Sierra Leoneans Struggle with Opioid Addication

illegal-opioids
Drug addicts in Sierra Leone. Aljazeera.

In addition to the devastating effects of Ebola, the government of Sierra Leone is currently struggling to end the widespread abuse of illegal opioids, prescription-only drugs that act on the nervous system to relieve pain.

These little-known pills are now at the center of a devastating addiction menace in Sierra Leone, with a huge chunk of the population depending on them for a wide range of reasons, including increased sexual performance, reports Aljazeera.

Wilshire Johnson, the president of Sierra Leone’s pharmacy board, says that over the last few years, the country has experienced an upsurge in the use of illegal tramadol (a cheap opioid painkiller with stimulating effects) and the increasing number of addicts is overwhelming the country’s meager drug rehabilitation services.

“Right now, our biggest problem is people having access to illegal tramadol, either through peddlers on the streets or pharmacies abusing their privileges,” Johnson said.

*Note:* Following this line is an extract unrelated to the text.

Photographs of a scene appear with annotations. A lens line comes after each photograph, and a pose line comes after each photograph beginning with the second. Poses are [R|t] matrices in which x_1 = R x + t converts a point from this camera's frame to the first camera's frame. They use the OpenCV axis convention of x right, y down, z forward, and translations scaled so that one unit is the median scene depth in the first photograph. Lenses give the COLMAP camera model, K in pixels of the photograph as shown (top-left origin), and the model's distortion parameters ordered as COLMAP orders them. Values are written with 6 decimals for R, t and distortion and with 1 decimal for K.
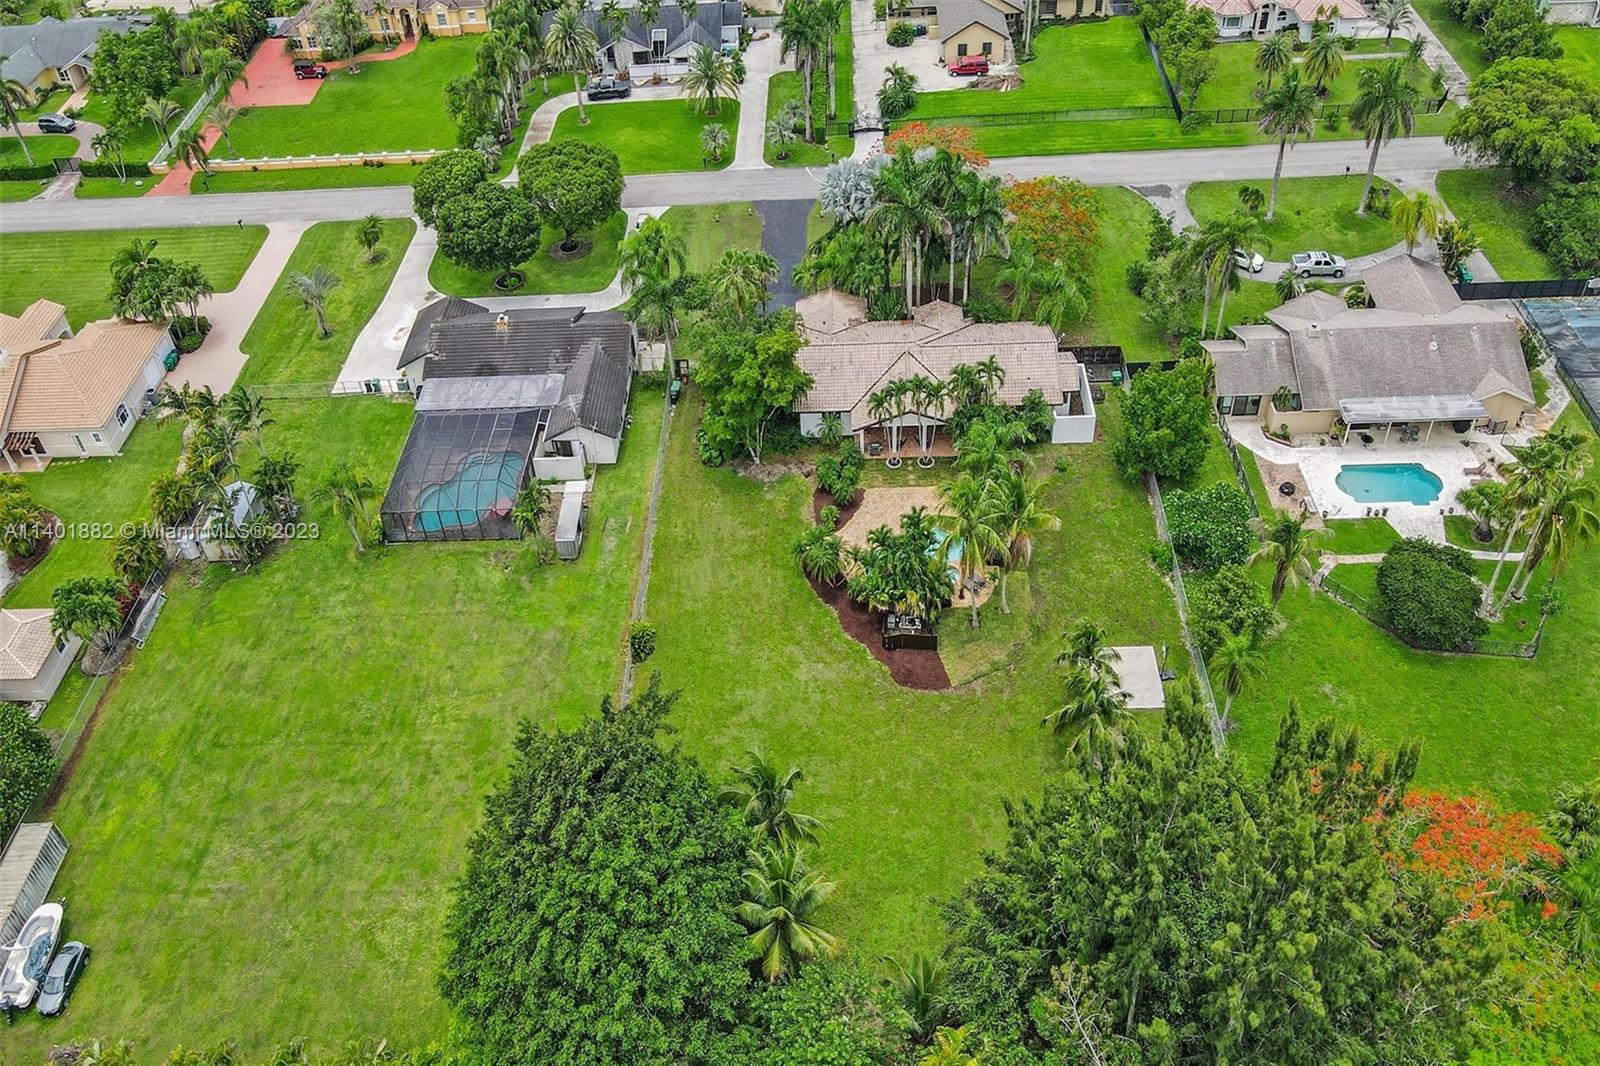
lens RADIAL K [[1262.5, 0, 800.0], [0, 1262.5, 533.0], [0, 0, 1]] dist [-0.004200, 0.028857]
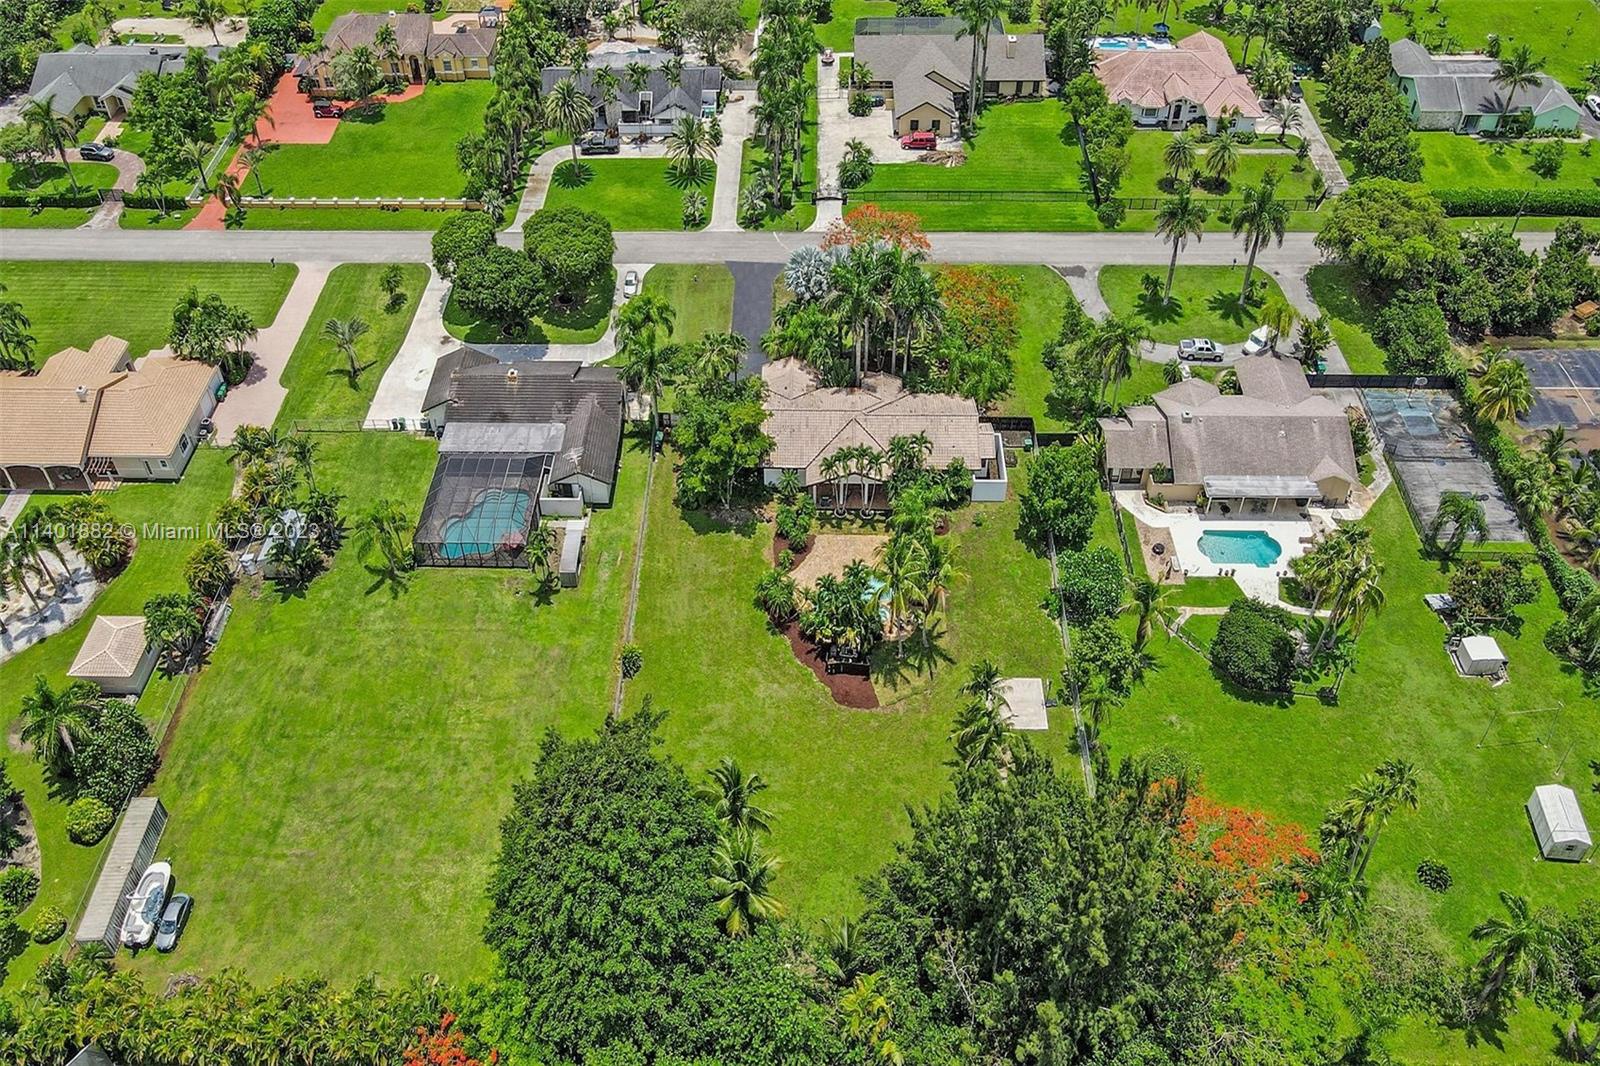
lens RADIAL K [[1249.9, 0, 792.0], [0, 1249.9, 517.2], [0, 0, 1]] dist [-0.002684, 0.031445]
pose [[0.998745, 0.034577, 0.036227, -0.016763], [-0.035125, 0.999276, 0.014598, -0.075356], [-0.035696, -0.015852, 0.999237, -0.217262]]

Johnson attributes the growing epidemic to increased youth gang activities across the country as well as the country’s poor health sector.

Addiction Crisis

Tramadol

In August 2016, Sierra Leone’s pharmaceutical regulators declared tramadol abuse a public health emergency [Cooper Inveen/Al Jazeera]

In an interview, Ibrahim Sesay, a 27-year-old motorbike rider in Freetown, Sierra Leone’s capital, revealed that he and his fellow taxi drivers have been taking tramadol to stay awake while at work.

He added that even though he only started taking the pills in December last year, he has gradually become an addict and can no longer function without a dosage every morning.

Sesay started taking just one 225-milligram pill a day but now has to take 900 milligrams in order to satisfy his craving.

“I have to take it when I wake up or I feel sick. It is scares me because I don’t really know what to do and I think it’s getting worse,” he said.

Some people are also adding the pills to alcoholic drinks in order to boost its effect.

This addiction has led to an increase in the demand of tramadol in the streets of Sierra Leone, giving rise to a thriving black market.

Despite the government’s efforts to regulate the prescription of tramadol by licensed pharmacies, the pills are being smuggled in to the country through its highly porous borders or sold under the table without prescriptions.

The crisis has become so extreme that the government of Sierra Leone declared tramadol abuse a public health emergency in August 2016.

Tramadol was developed and marketed as “Tramal” by the giant German pharmaceutical company Grunenthal GmbH in 1977 with the purpose of helping patients relieve chronic pain.

But over the years, tramadol dependence has spread across the world, with experts warning that its continued flow to unstable and under-regulated countries will most likely lead to widespread abuse and trafficking across the globe.